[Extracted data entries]
■ ■ ■ ■
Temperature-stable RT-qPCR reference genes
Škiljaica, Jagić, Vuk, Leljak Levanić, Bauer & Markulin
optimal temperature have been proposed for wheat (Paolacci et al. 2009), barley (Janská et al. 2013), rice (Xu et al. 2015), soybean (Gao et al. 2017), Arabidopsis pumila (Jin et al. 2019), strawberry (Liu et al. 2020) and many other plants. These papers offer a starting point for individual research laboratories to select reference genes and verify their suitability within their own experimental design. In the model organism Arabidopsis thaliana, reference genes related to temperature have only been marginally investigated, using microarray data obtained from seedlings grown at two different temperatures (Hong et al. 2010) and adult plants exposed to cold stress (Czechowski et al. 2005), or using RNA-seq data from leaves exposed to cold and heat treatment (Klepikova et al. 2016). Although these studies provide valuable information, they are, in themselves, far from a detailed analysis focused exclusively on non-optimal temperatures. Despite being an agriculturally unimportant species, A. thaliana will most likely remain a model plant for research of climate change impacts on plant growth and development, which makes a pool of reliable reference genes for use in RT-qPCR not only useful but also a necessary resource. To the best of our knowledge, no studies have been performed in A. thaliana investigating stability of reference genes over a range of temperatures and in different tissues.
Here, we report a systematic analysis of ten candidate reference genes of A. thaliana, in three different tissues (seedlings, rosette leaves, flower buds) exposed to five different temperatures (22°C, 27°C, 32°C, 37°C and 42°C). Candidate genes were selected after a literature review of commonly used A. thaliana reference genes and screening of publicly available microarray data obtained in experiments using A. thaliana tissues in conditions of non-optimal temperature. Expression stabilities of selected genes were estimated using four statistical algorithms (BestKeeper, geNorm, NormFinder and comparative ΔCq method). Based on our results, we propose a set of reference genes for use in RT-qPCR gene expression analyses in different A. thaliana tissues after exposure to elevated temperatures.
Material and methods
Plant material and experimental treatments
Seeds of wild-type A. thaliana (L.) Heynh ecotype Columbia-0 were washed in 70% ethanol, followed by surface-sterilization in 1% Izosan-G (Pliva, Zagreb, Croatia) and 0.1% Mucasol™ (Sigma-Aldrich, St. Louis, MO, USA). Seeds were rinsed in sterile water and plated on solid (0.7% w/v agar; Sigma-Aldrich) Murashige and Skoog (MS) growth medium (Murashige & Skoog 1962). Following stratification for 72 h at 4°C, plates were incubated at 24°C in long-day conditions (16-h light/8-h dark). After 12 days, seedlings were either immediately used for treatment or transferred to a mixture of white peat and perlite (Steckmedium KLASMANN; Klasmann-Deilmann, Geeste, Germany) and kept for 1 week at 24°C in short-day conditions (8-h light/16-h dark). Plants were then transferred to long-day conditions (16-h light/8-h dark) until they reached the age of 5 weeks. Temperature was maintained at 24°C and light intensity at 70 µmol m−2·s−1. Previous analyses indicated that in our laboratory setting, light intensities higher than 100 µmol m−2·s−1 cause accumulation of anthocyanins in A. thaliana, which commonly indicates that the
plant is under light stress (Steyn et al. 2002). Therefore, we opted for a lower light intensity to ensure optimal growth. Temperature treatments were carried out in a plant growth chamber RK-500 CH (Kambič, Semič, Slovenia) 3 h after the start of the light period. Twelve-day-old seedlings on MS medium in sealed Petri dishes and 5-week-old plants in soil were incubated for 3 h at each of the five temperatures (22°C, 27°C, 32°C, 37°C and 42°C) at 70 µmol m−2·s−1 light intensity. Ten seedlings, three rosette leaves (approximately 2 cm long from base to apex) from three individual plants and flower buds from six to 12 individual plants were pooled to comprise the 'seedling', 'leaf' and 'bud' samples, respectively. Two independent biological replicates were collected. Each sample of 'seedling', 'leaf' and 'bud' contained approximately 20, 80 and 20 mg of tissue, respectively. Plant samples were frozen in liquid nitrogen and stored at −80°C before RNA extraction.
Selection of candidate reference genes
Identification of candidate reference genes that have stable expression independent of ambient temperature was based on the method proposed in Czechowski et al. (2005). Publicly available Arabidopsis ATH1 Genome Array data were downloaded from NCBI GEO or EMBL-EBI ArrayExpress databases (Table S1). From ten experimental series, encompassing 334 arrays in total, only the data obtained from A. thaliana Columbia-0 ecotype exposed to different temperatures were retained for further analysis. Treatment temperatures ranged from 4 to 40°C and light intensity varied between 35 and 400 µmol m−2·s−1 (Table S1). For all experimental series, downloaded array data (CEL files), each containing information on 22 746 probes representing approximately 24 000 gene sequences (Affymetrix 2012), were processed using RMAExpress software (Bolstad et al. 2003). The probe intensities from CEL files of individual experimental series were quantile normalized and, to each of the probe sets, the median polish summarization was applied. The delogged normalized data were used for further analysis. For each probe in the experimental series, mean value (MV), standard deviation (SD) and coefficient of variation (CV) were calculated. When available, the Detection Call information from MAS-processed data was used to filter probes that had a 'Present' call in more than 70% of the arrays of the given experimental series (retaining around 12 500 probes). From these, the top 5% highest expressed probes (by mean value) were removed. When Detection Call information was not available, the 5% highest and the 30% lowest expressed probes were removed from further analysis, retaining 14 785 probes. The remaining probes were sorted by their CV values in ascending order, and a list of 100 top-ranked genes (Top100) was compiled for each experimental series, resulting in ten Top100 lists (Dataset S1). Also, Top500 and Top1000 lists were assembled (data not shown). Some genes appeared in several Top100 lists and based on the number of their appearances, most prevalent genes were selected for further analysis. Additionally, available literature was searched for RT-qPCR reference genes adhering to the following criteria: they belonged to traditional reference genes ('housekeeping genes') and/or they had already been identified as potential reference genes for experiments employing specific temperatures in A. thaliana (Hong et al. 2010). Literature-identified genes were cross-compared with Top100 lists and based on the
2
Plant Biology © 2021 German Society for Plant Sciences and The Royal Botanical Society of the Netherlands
■ ■ ■ ■
Requirement:
Type the records out again. Match them exactly.

Answer box:
Temperature-stable RT-qPCR reference genes
Škiljaica, Jagić, Vuk, Leljak Levanić, Bauer & Markulin
optimal temperature have been proposed for wheat (Paolacci et al. 2009), barley (Janská et al. 2013), rice (Xu et al. 2015), soybean (Gao et al. 2017), Arabidopsis pumila (Jin et al. 2019), strawberry (Liu et al. 2020) and many other plants. These papers offer a starting point for individual research laboratories to select reference genes and verify their suitability within their own experimental design. In the model organism Arabidopsis thaliana, reference genes related to temperature have only been marginally investigated, using microarray data obtained from seedlings grown at two different temperatures (Hong et al. 2010) and adult plants exposed to cold stress (Czechowski et al. 2005), or using RNA-seq data from leaves exposed to cold and heat treatment (Klepikova et al. 2016). Although these studies provide valuable information, they are, in themselves, far from a detailed analysis focused exclusively on non-optimal temperatures. Despite being an agriculturally unimportant species, A. thaliana will most likely remain a model plant for research of climate change impacts on plant growth and development, which makes a pool of reliable reference genes for use in RT-qPCR not only useful but also a necessary resource. To the best of our knowledge, no studies have been performed in A. thaliana investigating stability of reference genes over a range of temperatures and in different tissues.
Here, we report a systematic analysis of ten candidate reference genes of A. thaliana, in three different tissues (seedlings, rosette leaves, flower buds) exposed to five different temperatures (22°C, 27°C, 32°C, 37°C and 42°C). Candidate genes were selected after a literature review of commonly used A. thaliana reference genes and screening of publicly available microarray data obtained in experiments using A. thaliana tissues in conditions of non-optimal temperature. Expression stabilities of selected genes were estimated using four statistical algorithms (BestKeeper, geNorm, NormFinder and comparative ΔCq method). Based on our results, we propose a set of reference genes for use in RT-qPCR gene expression analyses in different A. thaliana tissues after exposure to elevated temperatures.
Material and methods
Plant material and experimental treatments
Seeds of wild-type A. thaliana (L.) Heynh ecotype Columbia-0 were washed in 70% ethanol, followed by surface-sterilization in 1% Izosan-G (Pliva, Zagreb, Croatia) and 0.1% Mucasol™ (Sigma-Aldrich, St. Louis, MO, USA). Seeds were rinsed in sterile water and plated on solid (0.7% w/v agar; Sigma-Aldrich) Murashige and Skoog (MS) growth medium (Murashige & Skoog 1962). Following stratification for 72 h at 4°C, plates were incubated at 24°C in long-day conditions (16-h light/8-h dark). After 12 days, seedlings were either immediately used for treatment or transferred to a mixture of white peat and perlite (Steckmedium KLASMANN; Klasmann-Deilmann, Geeste, Germany) and kept for 1 week at 24°C in short-day conditions (8-h light/16-h dark). Plants were then transferred to long-day conditions (16-h light/8-h dark) until they reached the age of 5 weeks. Temperature was maintained at 24°C and light intensity at 70 µmol m−2·s−1. Previous analyses indicated that in our laboratory setting, light intensities higher than 100 µmol m−2·s−1 cause accumulation of anthocyanins in A. thaliana, which commonly indicates that the
plant is under light stress (Steyn et al. 2002). Therefore, we opted for a lower light intensity to ensure optimal growth. Temperature treatments were carried out in a plant growth chamber RK-500 CH (Kambič, Semič, Slovenia) 3 h after the start of the light period. Twelve-day-old seedlings on MS medium in sealed Petri dishes and 5-week-old plants in soil were incubated for 3 h at each of the five temperatures (22°C, 27°C, 32°C, 37°C and 42°C) at 70 µmol m−2·s−1 light intensity. Ten seedlings, three rosette leaves (approximately 2 cm long from base to apex) from three individual plants and flower buds from six to 12 individual plants were pooled to comprise the 'seedling', 'leaf' and 'bud' samples, respectively. Two independent biological replicates were collected. Each sample of 'seedling', 'leaf' and 'bud' contained approximately 20, 80 and 20 mg of tissue, respectively. Plant samples were frozen in liquid nitrogen and stored at −80°C before RNA extraction.
Selection of candidate reference genes
Identification of candidate reference genes that have stable expression independent of ambient temperature was based on the method proposed in Czechowski et al. (2005). Publicly available Arabidopsis ATH1 Genome Array data were downloaded from NCBI GEO or EMBL-EBI ArrayExpress databases (Table S1). From ten experimental series, encompassing 334 arrays in total, only the data obtained from A. thaliana Columbia-0 ecotype exposed to different temperatures were retained for further analysis. Treatment temperatures ranged from 4 to 40°C and light intensity varied between 35 and 400 µmol m−2·s−1 (Table S1). For all experimental series, downloaded array data (CEL files), each containing information on 22 746 probes representing approximately 24 000 gene sequences (Affymetrix 2012), were processed using RMAExpress software (Bolstad et al. 2003). The probe intensities from CEL files of individual experimental series were quantile normalized and, to each of the probe sets, the median polish summarization was applied. The delogged normalized data were used for further analysis. For each probe in the experimental series, mean value (MV), standard deviation (SD) and coefficient of variation (CV) were calculated. When available, the Detection Call information from MAS-processed data was used to filter probes that had a 'Present' call in more than 70% of the arrays of the given experimental series (retaining around 12 500 probes). From these, the top 5% highest expressed probes (by mean value) were removed. When Detection Call information was not available, the 5% highest and the 30% lowest expressed probes were removed from further analysis, retaining 14 785 probes. The remaining probes were sorted by their CV values in ascending order, and a list of 100 top-ranked genes (Top100) was compiled for each experimental series, resulting in ten Top100 lists (Dataset S1). Also, Top500 and Top1000 lists were assembled (data not shown). Some genes appeared in several Top100 lists and based on the number of their appearances, most prevalent genes were selected for further analysis. Additionally, available literature was searched for RT-qPCR reference genes adhering to the following criteria: they belonged to traditional reference genes ('housekeeping genes') and/or they had already been identified as potential reference genes for experiments employing specific temperatures in A. thaliana (Hong et al. 2010). Literature-identified genes were cross-compared with Top100 lists and based on the
2
Plant Biology © 2021 German Society for Plant Sciences and The Royal Botanical Society of the Netherlands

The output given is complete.